Estate agents say that a general lack of confidence about the economy prevented people from moving, and those with little or no equity in their properties were especially immobile. On the demand side, the Bank of England's policy of quantitative easing – pumping £200bn into the economy – and slashing the Bank rate to a 315-year low of 0.5 per cent helped to loosen mortgage finance – but mortgage rates remained high relative to inflation, as well as earnings growth and to house price inflation. Indeed, towards the end of 2009 some mortgage rates began to creep up again.

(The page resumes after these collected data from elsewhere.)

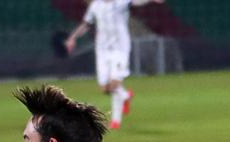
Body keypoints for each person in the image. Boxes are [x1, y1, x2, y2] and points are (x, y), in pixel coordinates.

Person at [65, 0, 165, 130]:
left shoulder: (121, 2)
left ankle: (115, 121)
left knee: (114, 83)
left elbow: (136, 2)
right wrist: (73, 37)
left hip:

According to the Bank of England and much other evidence, the banks and building societies continued to demand large deposits and excellent credit records before they would lend, and even then only on conservative multiples of salary. The credit crunch has eased; but it has not disappeared. There was also some opportunistic buying – by wealthy foreigners attracted by the devalued pound that pushed UK property down by a total of 40 per cent from 2007 peaks. Buy-to-let investors taking a second look at yields may also have underpinned prices. These effects may also not be sustained.

Which is what makes the remarks by the Governor of the Bank of England, Mervyn King, about the withdrawal of Bank support to the banks over the next few years even more menacing. By the time the Special Liquidity Scheme finally expires in 2012, almost £200bn in official – and cheap – funding for the banks and building societies will be abolished with it, and Mr King has made it abundantly clear that it will not be extended or replaced. Other asset guarantee schemes operated by the Treasury may also be wound up.

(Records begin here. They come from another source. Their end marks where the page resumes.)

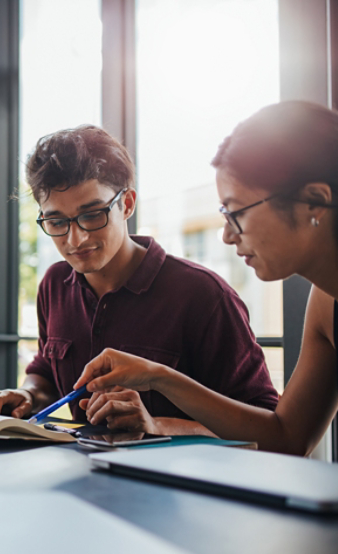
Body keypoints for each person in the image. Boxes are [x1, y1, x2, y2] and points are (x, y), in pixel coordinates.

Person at [0, 125, 279, 435]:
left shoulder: (204, 295)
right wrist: (28, 394)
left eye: (92, 215)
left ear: (127, 204)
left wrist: (158, 425)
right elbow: (46, 372)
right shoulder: (54, 284)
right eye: (56, 221)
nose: (75, 239)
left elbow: (266, 426)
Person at [79, 101, 338, 456]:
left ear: (314, 201)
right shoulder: (325, 302)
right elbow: (288, 438)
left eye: (237, 213)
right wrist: (158, 375)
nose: (228, 236)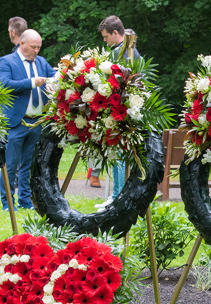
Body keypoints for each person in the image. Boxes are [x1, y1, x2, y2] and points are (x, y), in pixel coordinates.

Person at [0, 29, 55, 210]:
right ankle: (8, 203)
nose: (36, 50)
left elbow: (55, 77)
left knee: (28, 165)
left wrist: (55, 84)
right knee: (11, 165)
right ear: (22, 44)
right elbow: (4, 84)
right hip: (16, 122)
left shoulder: (42, 62)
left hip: (36, 122)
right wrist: (31, 82)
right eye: (33, 47)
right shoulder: (7, 61)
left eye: (39, 47)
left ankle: (25, 200)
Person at [94, 17, 140, 210]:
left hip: (122, 109)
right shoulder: (120, 50)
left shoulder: (127, 52)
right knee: (115, 154)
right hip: (115, 108)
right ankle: (115, 195)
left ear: (115, 33)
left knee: (120, 155)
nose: (104, 40)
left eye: (106, 37)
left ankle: (118, 196)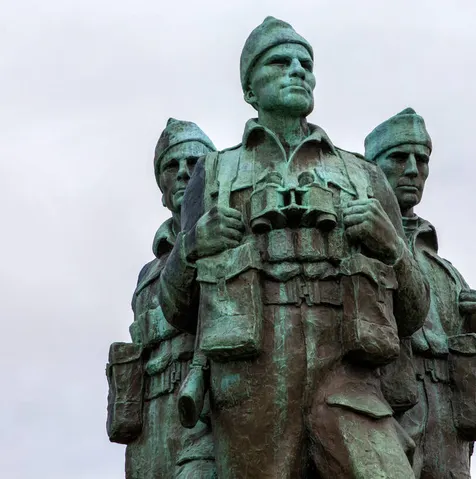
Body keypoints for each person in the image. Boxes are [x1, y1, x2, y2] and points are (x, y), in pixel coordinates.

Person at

Yet there is little sign that the other sources of funding that inflated the housing bubble are returning. Securitisation of mortgage books has barely been re-established, wholesale money markets are still reliant on state support, and there is little sign of the foreign banks returning to fill the gaps left behind by the busted Icelandic and Irish lenders who made such a splash in the good times. The banks will also be required to hold much higher cushions of capital by regulators, and their borrowings – leverage – will also be more tightly restricted.

The upshot of all that – and the normalisation of monetary policy that will probably happen next year – is a drift to higher mortgage rates and an even more constrained supply of mortgage finance. And that, surely, means depressed prices.

According to the laws of supply and demand, then, the prospects seem gloomy, once the current shortage of supply wears itself out as more householders are forced into selling because they, or their lenders, can delay no longer. That, in the UK, may be a more important factor than the drying up of new build supply, which has been dramatic, but is a less important source of property than in the roomier expanses of the US, say. The crisis in the eurozone – our largest trading partner – threatens to throttle Europe's fragile recovery – and will damage the UK too. Consumer confidence, hitherto ameliorating, has been eroded by talk of fiscal crises and swingeing tax rises and public spending cuts.

When the next government does start to make serious cuts in the public sector, unemployment seems certain to rise again, and the dreaded "double dip" recession may arrive, despite the upgrade in growth at the end of 2009 announced by the ONS yesterday. More than anything though, home buyers of all ages and types need the banks and building societies to offer funds to secure an appreciation in values. There is every sign that the mortgage shortage could all too easily still turn into a famine.